» **文書の抜粋**
^^^^

好ましくは、がんが、肺がん、乳がん、前立腺がん、膵がん、胃がん、大腸がん、食道がん、十二指腸がん、頭頚部がん、脳腫瘍、肝臓がん、腎臓がん、胆管がん、子宮がん、卵巣がん、膀胱がん、皮膚がん、悪性リンパ腫、悪性黒色腫、甲状腺がん、骨腫瘍、陰茎がん、小児固形がん、上顎洞腫瘍、から選択される少なくとも1種である。
より好ましくは、がんは、肺腺癌、乳癌又は大腸癌である。
がん細胞の増殖抑制作用は、当分野で通常実施されている方法に準じて、あるいは当該方法を必要に応じて改変することによってインビトロ及び/又はインビボにおいて測定することができる。例えば、後述の実施例に記載の方法によって測定することができる。

【0050】
本発明化合物を有効成分として含有する抗がん剤中における本発明化合物の含有量は製剤全体に対して通常、約0.01~約99.9重量%、好ましくは約0.1~約50重量%である。

【0051】
本発明化合物の投与量は、用いる化合物によって異なるが、既に上市されている化合物であれば、その臨床上の用量に基づいて適宜設定され、年令、体重、一般的健康状態、性別、食事、投与時間、投与方法、排泄速度、薬物の組み合わせ、患者のその時に治療を行なっている病状の程度に応じ、それらあるいはその他の要因を考慮して決められる。
例えば、本発明化合物を、1日量約0.01~10mg/Kg(体重)程度、好ましくは約0.5~5mg/Kg(体重)程度、更に好ましくは約0.1~1mg/Kg(体重)程度を1回又は2ないし3回に分けて投与するのが好ましい。

【0052】
本発明化合物は、対象となる疾患に応じて、他の薬剤と組み合せて用いることができる。これらの併用薬剤は低分子化合物であっても良く、また高分子の蛋白、ポリペプチド、抗体あるいはワクチンなどでも良い。この場合、本発明化合物と併用薬剤の投与時期は限定されず、投与時に本発明化合物と併用薬剤とが組み合わされていればよい。例えば、シスプラチン、ゲムシタビン、カルボプラチン、タキソール、タキソテール、メトトレキセート、ビンブラスチン、アドリアマイシン等、本発明化合物とは異なる作用機序によって抗がん作用を示す他の抗がん剤と併用が可能である。

^^^^

» **データの抜き出し**
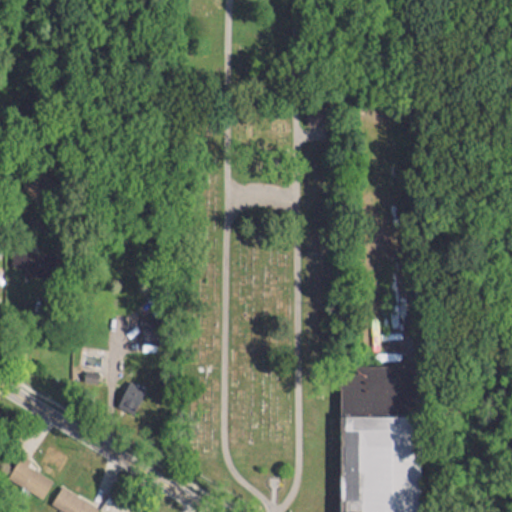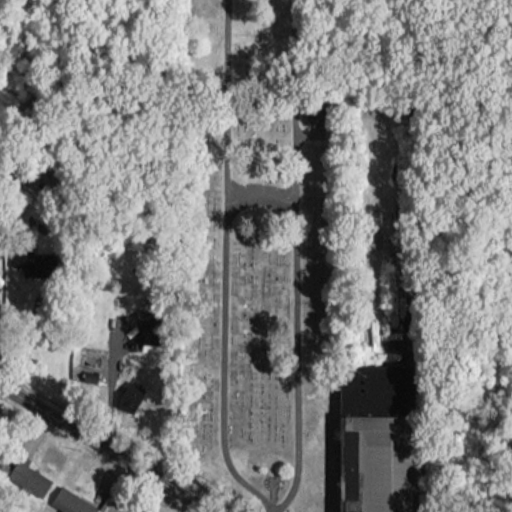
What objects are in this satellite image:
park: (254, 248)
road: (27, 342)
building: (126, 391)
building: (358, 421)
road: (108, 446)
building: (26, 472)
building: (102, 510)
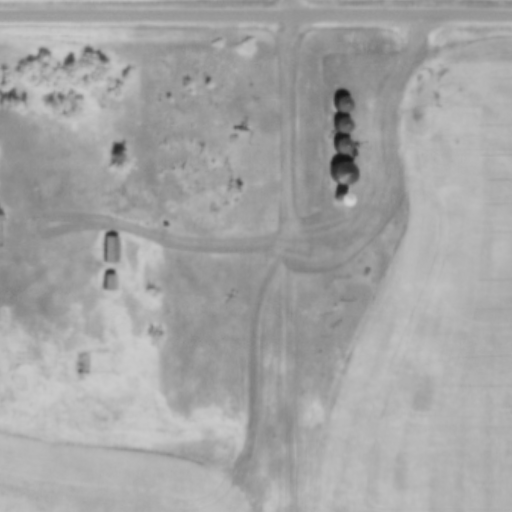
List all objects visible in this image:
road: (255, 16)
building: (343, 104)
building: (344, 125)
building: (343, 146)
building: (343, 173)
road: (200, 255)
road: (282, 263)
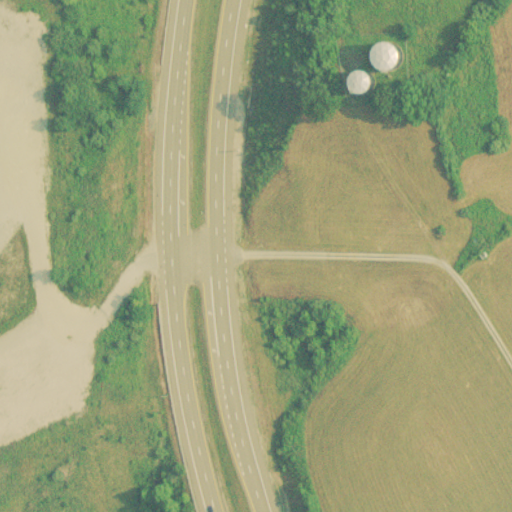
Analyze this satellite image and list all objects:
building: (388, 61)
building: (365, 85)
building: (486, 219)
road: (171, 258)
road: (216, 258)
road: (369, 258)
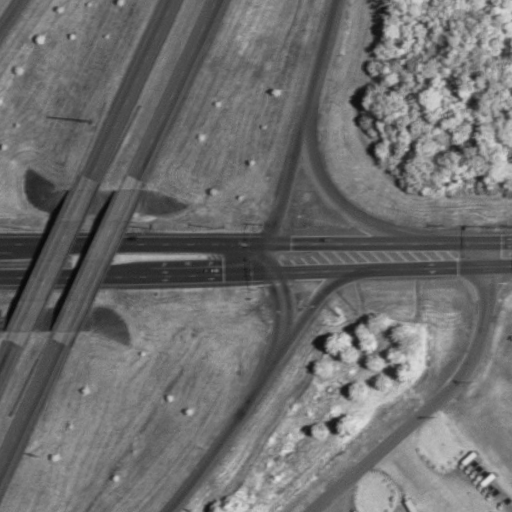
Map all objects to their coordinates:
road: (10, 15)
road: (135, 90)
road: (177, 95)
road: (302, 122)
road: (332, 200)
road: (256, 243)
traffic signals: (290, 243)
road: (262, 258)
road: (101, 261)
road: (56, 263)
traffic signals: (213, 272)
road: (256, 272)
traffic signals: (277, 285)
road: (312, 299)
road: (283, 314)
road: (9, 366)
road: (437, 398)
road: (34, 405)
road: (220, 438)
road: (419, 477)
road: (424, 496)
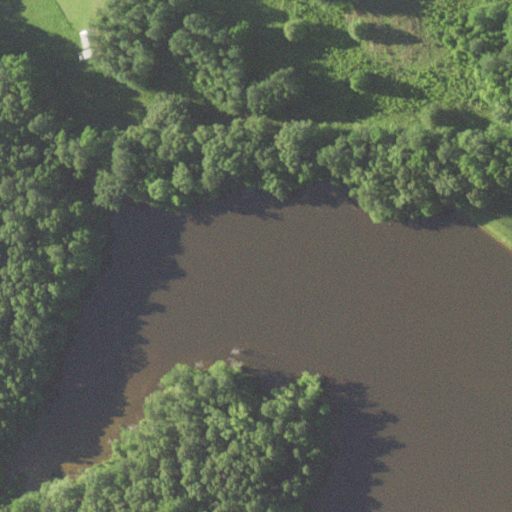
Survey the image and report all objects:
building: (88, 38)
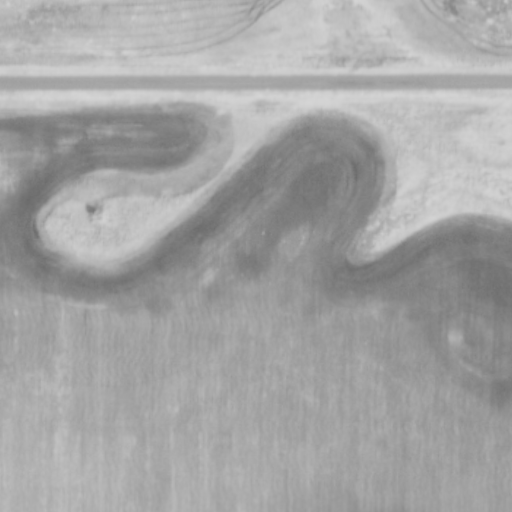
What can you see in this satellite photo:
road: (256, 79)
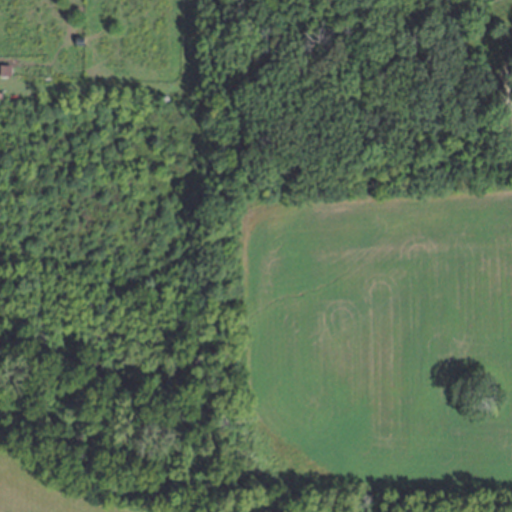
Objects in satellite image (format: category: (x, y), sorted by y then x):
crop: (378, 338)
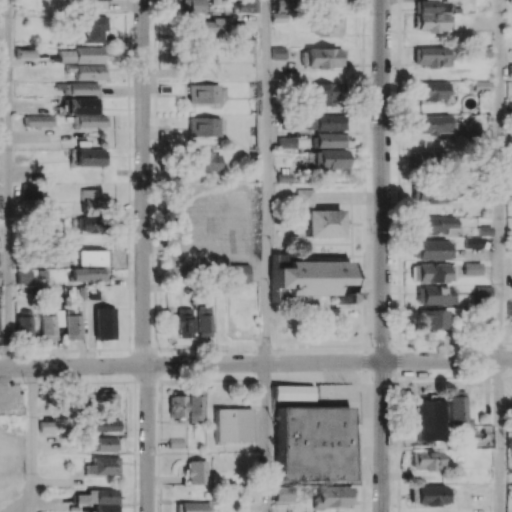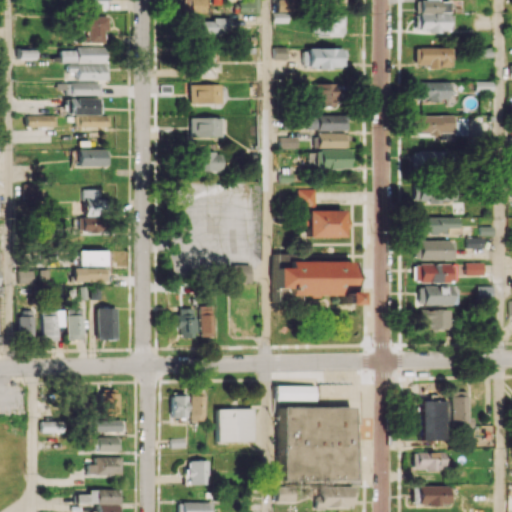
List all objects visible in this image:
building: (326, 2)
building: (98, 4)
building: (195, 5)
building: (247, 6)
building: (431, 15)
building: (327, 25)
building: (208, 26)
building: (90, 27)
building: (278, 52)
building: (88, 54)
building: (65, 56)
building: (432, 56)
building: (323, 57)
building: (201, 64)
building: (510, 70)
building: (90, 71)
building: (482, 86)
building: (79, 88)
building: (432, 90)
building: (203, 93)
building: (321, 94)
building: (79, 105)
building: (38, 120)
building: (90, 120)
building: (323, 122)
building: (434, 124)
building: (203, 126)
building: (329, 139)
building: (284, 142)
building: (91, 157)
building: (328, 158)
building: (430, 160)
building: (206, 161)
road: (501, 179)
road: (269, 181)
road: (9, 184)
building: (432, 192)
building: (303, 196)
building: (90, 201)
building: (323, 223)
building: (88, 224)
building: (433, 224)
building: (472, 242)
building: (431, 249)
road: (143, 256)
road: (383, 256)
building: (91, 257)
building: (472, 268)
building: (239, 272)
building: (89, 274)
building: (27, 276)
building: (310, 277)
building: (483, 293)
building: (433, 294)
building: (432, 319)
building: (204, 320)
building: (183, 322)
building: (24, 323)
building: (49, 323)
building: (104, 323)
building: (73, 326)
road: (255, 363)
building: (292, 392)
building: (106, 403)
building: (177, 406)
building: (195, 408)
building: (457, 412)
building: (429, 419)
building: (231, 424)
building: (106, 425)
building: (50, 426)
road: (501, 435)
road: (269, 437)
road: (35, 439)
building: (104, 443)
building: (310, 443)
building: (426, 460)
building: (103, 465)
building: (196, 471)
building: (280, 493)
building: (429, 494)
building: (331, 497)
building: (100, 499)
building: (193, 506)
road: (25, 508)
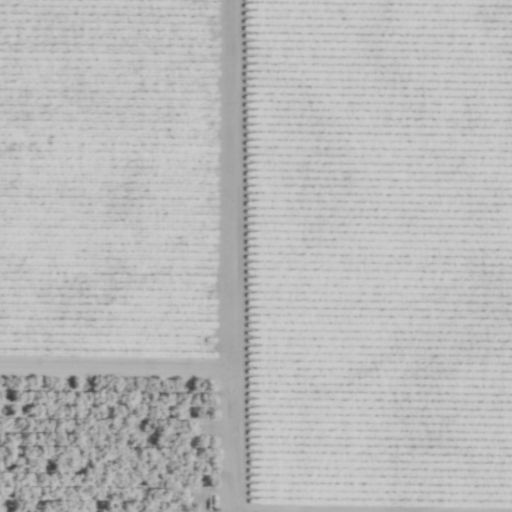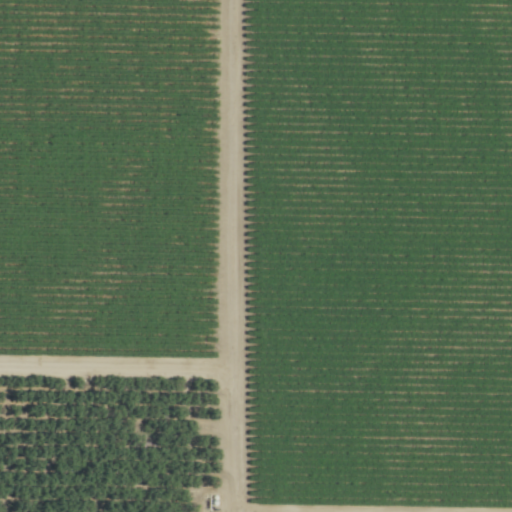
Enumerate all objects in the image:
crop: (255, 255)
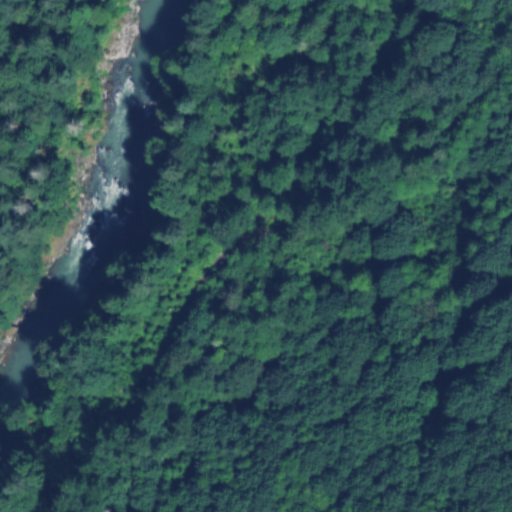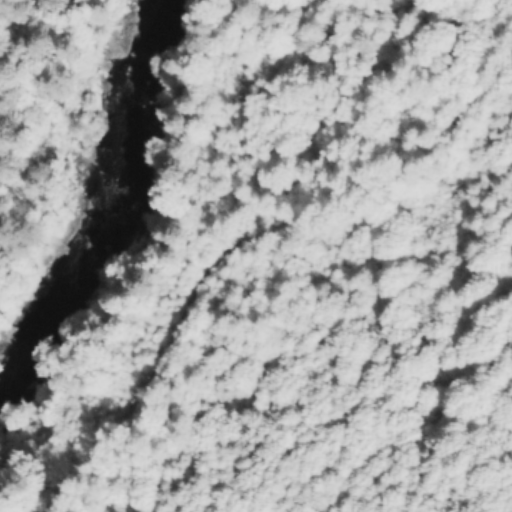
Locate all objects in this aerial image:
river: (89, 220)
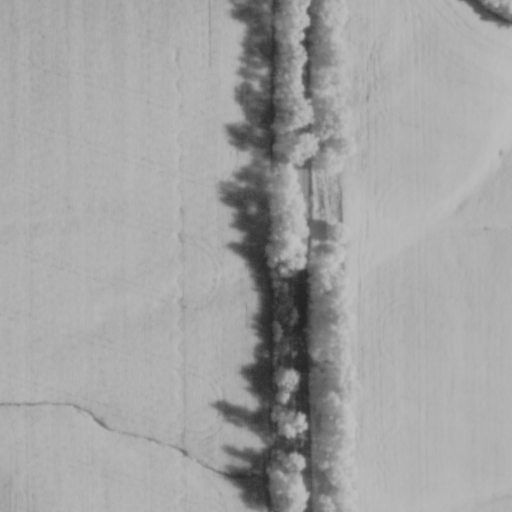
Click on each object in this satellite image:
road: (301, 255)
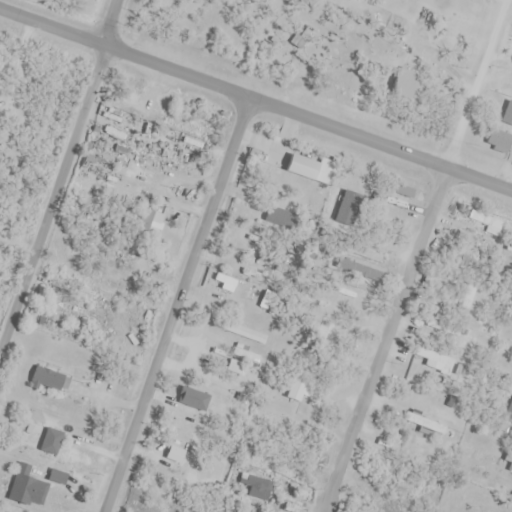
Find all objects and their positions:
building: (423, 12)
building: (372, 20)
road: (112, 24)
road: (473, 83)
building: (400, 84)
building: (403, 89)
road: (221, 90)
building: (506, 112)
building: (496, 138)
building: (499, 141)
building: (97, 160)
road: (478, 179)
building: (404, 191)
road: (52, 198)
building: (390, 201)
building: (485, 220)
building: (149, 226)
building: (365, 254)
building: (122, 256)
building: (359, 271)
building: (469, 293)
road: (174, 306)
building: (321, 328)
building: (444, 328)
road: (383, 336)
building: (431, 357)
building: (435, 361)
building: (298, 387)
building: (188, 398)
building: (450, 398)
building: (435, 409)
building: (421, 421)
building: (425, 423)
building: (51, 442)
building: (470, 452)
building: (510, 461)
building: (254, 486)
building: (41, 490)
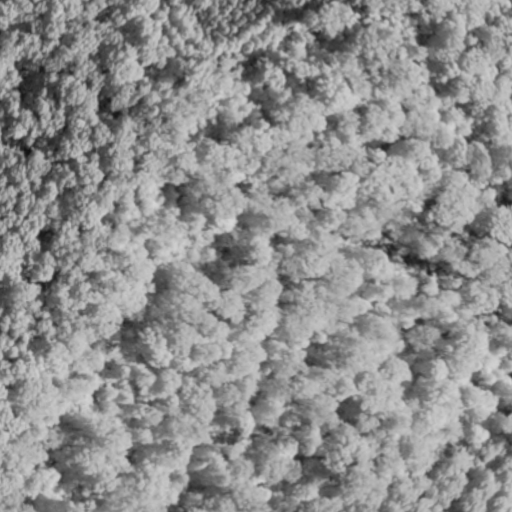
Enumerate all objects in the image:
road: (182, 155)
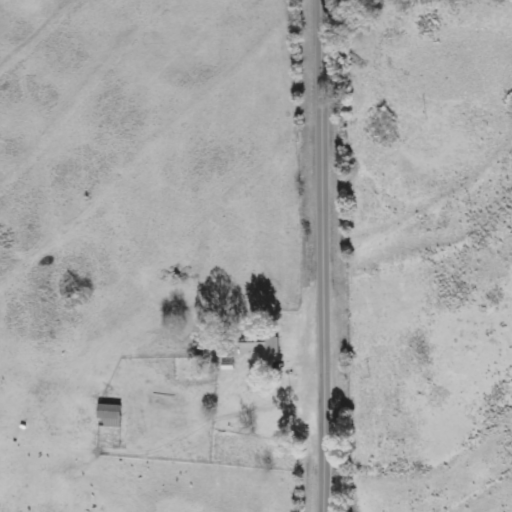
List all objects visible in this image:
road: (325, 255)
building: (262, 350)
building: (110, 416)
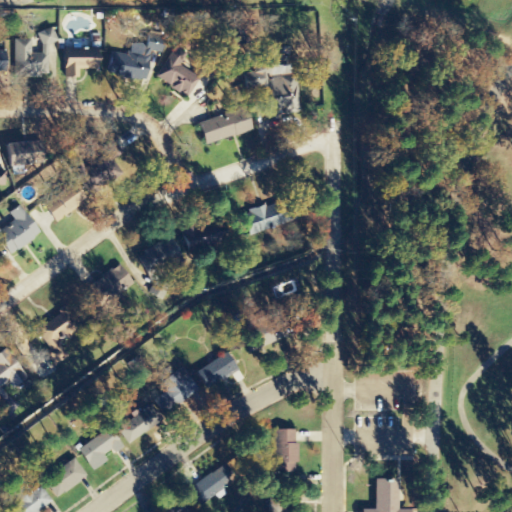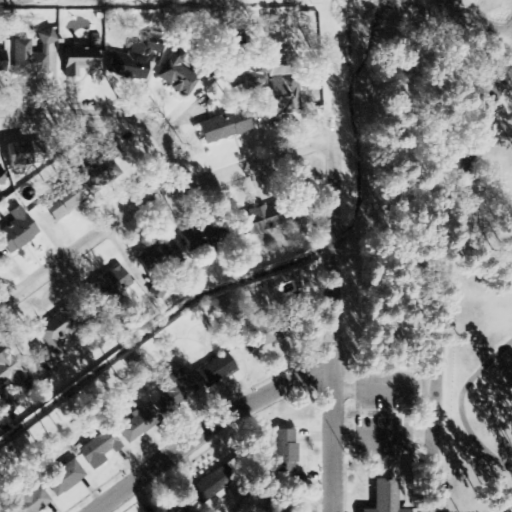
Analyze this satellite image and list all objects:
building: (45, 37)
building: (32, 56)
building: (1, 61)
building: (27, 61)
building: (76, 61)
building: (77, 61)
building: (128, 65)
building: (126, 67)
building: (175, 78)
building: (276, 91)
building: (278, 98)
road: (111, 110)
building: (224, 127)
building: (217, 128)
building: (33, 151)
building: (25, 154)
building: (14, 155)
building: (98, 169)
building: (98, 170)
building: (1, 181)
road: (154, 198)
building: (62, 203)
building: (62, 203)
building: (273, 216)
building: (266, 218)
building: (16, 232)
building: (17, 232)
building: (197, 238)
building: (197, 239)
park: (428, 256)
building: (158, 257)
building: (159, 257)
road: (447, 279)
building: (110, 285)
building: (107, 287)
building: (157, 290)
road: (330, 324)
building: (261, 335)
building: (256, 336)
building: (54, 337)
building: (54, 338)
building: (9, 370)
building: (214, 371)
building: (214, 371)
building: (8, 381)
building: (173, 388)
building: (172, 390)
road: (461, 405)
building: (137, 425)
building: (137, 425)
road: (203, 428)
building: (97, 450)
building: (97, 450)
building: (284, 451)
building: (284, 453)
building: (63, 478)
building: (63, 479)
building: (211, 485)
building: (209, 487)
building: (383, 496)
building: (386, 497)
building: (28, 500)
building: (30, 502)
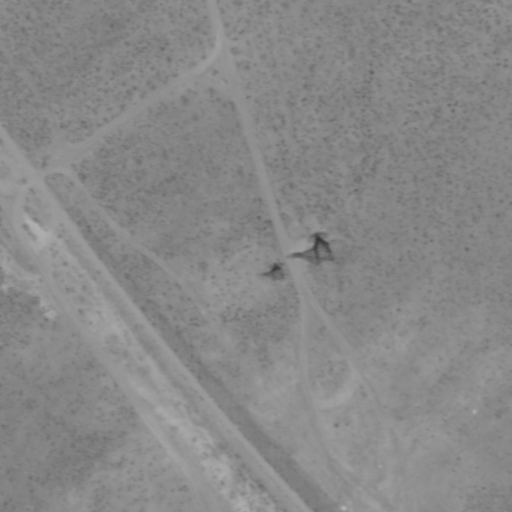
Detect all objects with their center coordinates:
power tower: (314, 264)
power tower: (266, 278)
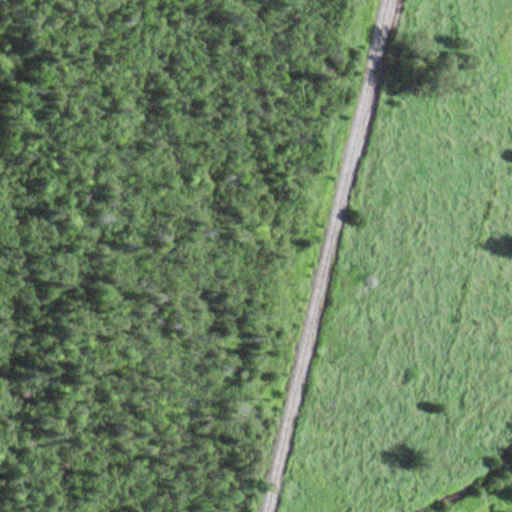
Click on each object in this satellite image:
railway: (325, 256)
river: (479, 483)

^^^^

» **やること**
文書の抜粋では、抗がん剤の製剤全体に対する本発明化合物の含有量として、好ましい範囲はどれくらいとされていますか。

» **答え**
約0.1~約50重量%です。